Blame Palestinian Leaders For The Plight Of Their People
Jane Eisner recent editorial asks an important question: “Should We Celebrate the 50th Anniversary of The Six Day War – Or Despair?
Ms. Eisner, why should we despair?
Israel has done nothing wrong. She offered to withdraw from most of the territory she liberated (while, as you note, defending her people from planned genocide) in 1968, but the Arab League said, “No negotiations. No recognition. No peace.”
Perhaps the Arab League objected to Israel’s desire to keep The Old City of Jerusalem. But considering the way Jordan had ethnically cleansed the area of Jews, barred entry to anyone coming from the Israeli side of the 1949 Armistice Line and desecrated Jewish holy sites and cemeteries, no one should have been surprised about Israel’s refusal to return The Old City. And, frankly, the people who instigated and lost the war shouldn’t get to dictate the terms of the peace.
The UN Economic and Social Commission for Western Asia report, rejected recently by the UN Secretary General, says that the establishment of a Palestinian state in Gaza, the West Bank and East Jerusalem would redress Palestinian grievances. But Israel offered essentially that (all of Gaza, 97% of the West Bank, and shared governance in parts of Jerusalem) in 2001/2002 (flatly rejected by Yasser Arafat) and 2008 (flatly rejected by Mahmoud Abbas).

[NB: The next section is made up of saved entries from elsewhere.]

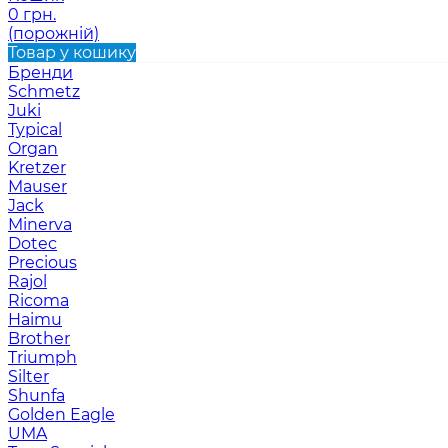
0 грн.
(порожній)
Товар у кошику
Бренди
Schmetz
Juki
Typical
Organ
Kretzer
Mauser
Jack
Minerva
Dotec
Precious
Rajol
Ricoma
Haimu
Brother
Triumph
Silter
Shunfa
Golden Eagle
UMA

When one considers that the 2005 withdrawal of all Israeli communities from Gaza was reciprocated by the lobbing of thousands of missiles at Israeli population centers (from Gazan population centers!) and the digging of tunnels to facilitate the abduction and murder of Jews, can one really blame Prime Minister Netanyahu for insisting that the Palestinian state be demilitarized?
The descendants of the Arabs who fled the Arab-initiated 1948 war have suffered mightily at the hands of their own leaders and those of the broader Muslim world. They are barred from citizenship and economic opportunity in most of the Muslim countries of the Middle East. Hamas uses the people of Gaza as human shields. While refusing to negotiate, Mahmoud Abbas incites his people to “violently resist the occupation,” pays stipends to murderers and their families, and insists that Israel must accept millions of people who have been raised to blame Israel for all their misfortunes. (The “refugees” will not become citizens of the future Palestinian state. This is in contrast to Israel’s having quickly absorbed and uplifted Jews expelled from their homes in Muslim countries, in numbers comparable to (probably greater than) the number of Arabs who fled the 1948 war).

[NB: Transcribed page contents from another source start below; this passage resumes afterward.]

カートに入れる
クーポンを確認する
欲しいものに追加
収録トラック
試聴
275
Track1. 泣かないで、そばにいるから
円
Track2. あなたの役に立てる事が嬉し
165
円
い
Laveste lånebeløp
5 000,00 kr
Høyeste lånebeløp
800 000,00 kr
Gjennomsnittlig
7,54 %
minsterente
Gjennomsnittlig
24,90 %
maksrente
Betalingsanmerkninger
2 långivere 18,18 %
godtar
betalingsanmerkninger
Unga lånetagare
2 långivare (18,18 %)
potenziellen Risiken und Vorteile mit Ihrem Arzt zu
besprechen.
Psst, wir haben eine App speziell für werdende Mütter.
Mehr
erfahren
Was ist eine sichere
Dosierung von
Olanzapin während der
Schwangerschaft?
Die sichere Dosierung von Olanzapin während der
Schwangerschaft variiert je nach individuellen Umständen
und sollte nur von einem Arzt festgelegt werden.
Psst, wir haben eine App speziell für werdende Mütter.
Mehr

We should celebrate Israel’s many successes, including the fact that Jewish communities have been re—established on land from which Jews were driven by Israel’s enemies. Businesses in those communities provide jobs for Palestinians and serve Palestinian customers. They should be lauded as places where the first steps toward peaceful co—existence can take root. Don’t despair; Jewish communities on 2% of the disputed land are not preventing the rehabilitation of the Palestinians. Their leaders’ refusal to accept the existence of the nation-state of the Jews in the Jews’ ancestral homeland is the problem.
Toby F. Block is the Committee for Accuracy in Middle East Reporting in America’s “Letter Writer of the Year” for 2017.